Alibaba has faced growth challenges due to regulatory tightening on China’s domestic technology sector and a slowdown in the world’s second-largest economy. But analysts believe the e-commerce giant’s growth could pick up through the rest of 2022.
Kuang Da | Jiemian News | VCG | Getty Images
Alibaba reported fiscal first-quarter results on Thursday that beat expectations, sending the stock higher in U.S. premarket trading.
Shares of the Chinese e-commerce giant in Hong Kong rose more than 4% ahead of the earnings report. Alibaba̵[ads1]7;s US-listed shares were as much as 7% higher, before pairing gains.
Here’s how Alibaba did in its financial first quarter, versus Refinitiv consensus estimates:
- Revenue: 205.55 billion Chinese yuan ($30.68 billion) versus an expected 203.19 billion yuan, remaining flat year-over-year.

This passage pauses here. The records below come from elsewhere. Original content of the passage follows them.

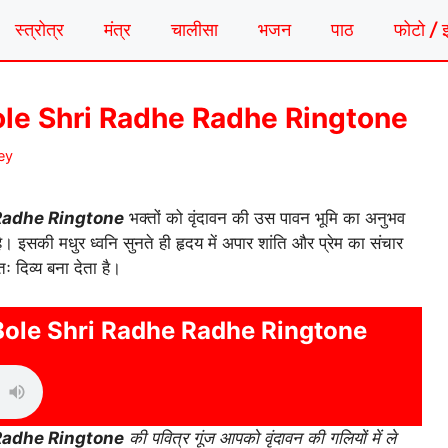
स्त्रोत्र
मंत्र
चालीसा
भजन
पाठ
फोटो / 
le Shri Radhe Radhe Ringtone
ey
Radhe Ringtone
भक्तों को वृंदावन की उस पावन भूमि का अनुभव
है। इसकी मधुर ध्वनि सुनते ही हृदय में अपार शांति और प्रेम का संचार
ः दिव्य बना देता है।
ole Shri Radhe Radhe Ringtone
Radhe Ringtone
की पवित्र गूंज आपको वृंदावन की गलियों में ले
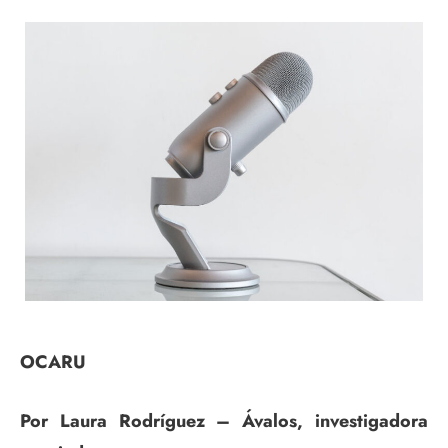
OCARU
Por Laura Rodríguez – Ávalos, investigadora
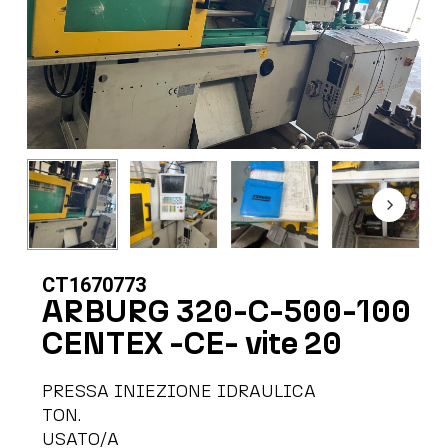
CT1670773
ARBURG 320-C-500-100
CENTEX -CE- vite 20
PRESSA INIEZIONE IDRAULICA
TON.
USATO/A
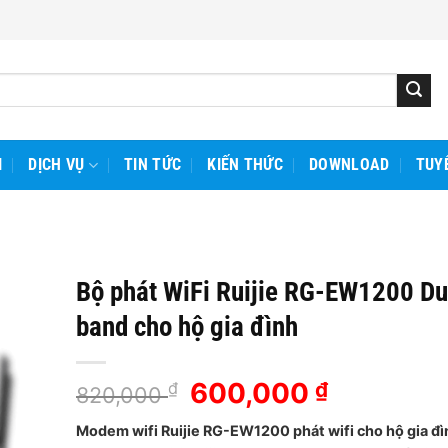
I
DỊCH VỤ
TIN TỨC
KIẾN THỨC
DOWNLOAD
TUY
Bộ phát WiFi Ruijie RG-EW1200 Du
band cho hộ gia đình
Giá
600,000
Giá
₫
₫
820,000
gốc
hiện
Modem wifi Ruijie RG-EW1200 phát wifi cho hộ gia đì
là:
tại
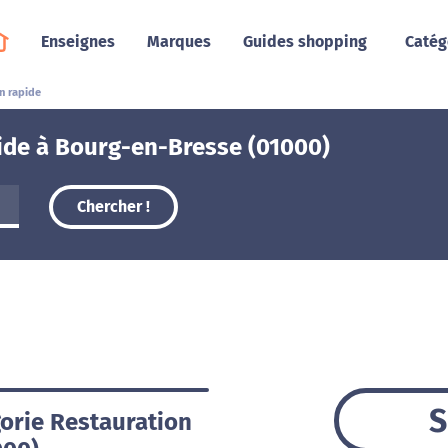
Enseignes
Marques
Guides shopping
Catég
n rapide
ide à Bourg-en-Bresse (01000)
Chercher !
S
gorie Restauration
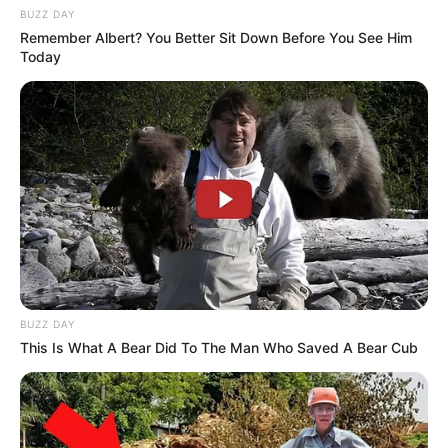
1
BUZZ DAY
Remember Albert? You Better Sit Down Before You See Him
Εάν είστε ηλικιωμένος με μετα-ιογενή πνευμονία
Today
και σας αρνούνται τη χορήγηση αντιβιοτικών,
πιθανότατα θα πεθάνετε
Η συντριπτική πλειονότητα των θανάτων στην Κίνα
ήταν ασθενείς που υποβλήθηκαν σε θεραπεία στη
Wuhan, σύμφωνα με τα πρωτόκολλα της Wuhan. Η
ηπειρωτική Κίνα είχε
σχεδόν μηδενικό ποσοστό
θνησιμότητας
από μια ασθένεια που υποτίθεται ότι
ήταν νέα και υποτίθεται ότι προήλθε από εκεί.
BUZZ DAY
This Is What A Bear Did To The Man Who Saved A Bear Cub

- Earnings per American depositary share (ADS): 11.73 yuan versus expectations of 10.39 yuan, down 29% year-on-year.
- Net income: 22.73 billion yuan versus an expected 18.72 billion yuan.
Despite Alibaba beating estimates, it is the first time the company has had flat growth in its history.
In the quarter, Alibaba faced a number of headwinds, including a resurgence of Covid in China that led to the lockdown of major cities, such as the financial metropolis of Shanghai. This led to a sluggish Chinese economy in the second quarter of the year.
However, as cities emerged from lockdown in late May and early June, growth began to pick up.
“After a relatively slow April and May, we saw signs of improvement across our businesses in June,” Daniel Zhang, CEO of Alibaba, said in a press release.
Meanwhile, the e-commerce giant continues to face a tough regulatory environment following Beijing’s more than a year and a half crackdown on the domestic technology sector.
While Alibaba had a tough quarter, analysts expect growth to pick up in the coming months.
China e-commerce in focus
Revenue from Alibaba’s biggest business, its China trading division, which includes popular marketplace Taobao, fell 1% year-on-year to 141.93 billion yuan. This was mainly due to a 10% drop in customer administration revenue. CMR is revenue Alibaba receives from services such as marketing that the company sells to merchants on its Taobao and Tmall e-commerce platforms.
Alibaba said CMR declined because overall physical online sales on the Taobao and Tmall platforms were down “mid-single digits year-over-year” and there were increased order cancellations due to the impact of the Covid outbreak and ” restrictions that led to supply chain and logistics disruptions in April and most of May.”
In June, Alibaba said it saw an improvement in so-called gross merchandise volume (GMV) thanks to improved logistics and the annual 6.18 shopping festival in China that culminates in June. GMV is a measure of sales across Alibaba’s platforms, but does not directly equate to revenue. The shopping event sees e-commerce players offering huge discounts to customers.
Under its Chinese commerce business, Alibaba has also sought to expand revenue and users for its discount platform called Taobao Deals and grocery and fresh food service Taocaicai. The Hangzhou-headquartered company sees these newer businesses as a way to attract less affluent customers in smaller Chinese cities.
Investors have been watching to see if Alibaba can keep costs under control while growing these businesses. Alibaba said Taobao Deals “significantly reduced losses year-over-year as well as quarter-over-quarter driven by optimizing spend in user acquisition as well as improving average spend for active consumers.” The company did not disclose the losses for Taobao Deals.
Alibaba said in the June quarter that Taocaicai GMV grew by more than 200% year-over-year, while losses “increased moderately compared to the same quarter last year.”
While cloud computing only accounts for 9% of Alibaba’s overall revenue, it is seen as an important part of the company’s future growth and profitability.
Alibaba had revenue of 17.68 billion yuan from cloud computing in the June quarter, up 10% from a year earlier. But that was down from the 12% year-on-year revenue growth seen in the March quarter and 29% increase seen in the same period last year.
The company’s cloud division has been hurt by the loss of a major customer, as well as the Chinese government’s crackdown on industries such as online education that used Alibaba’s products.
But Alibaba said the increase in cloud revenue reflects the “restored growth of general non-internet industries, driven by financial services, public services and telecommunications industries.”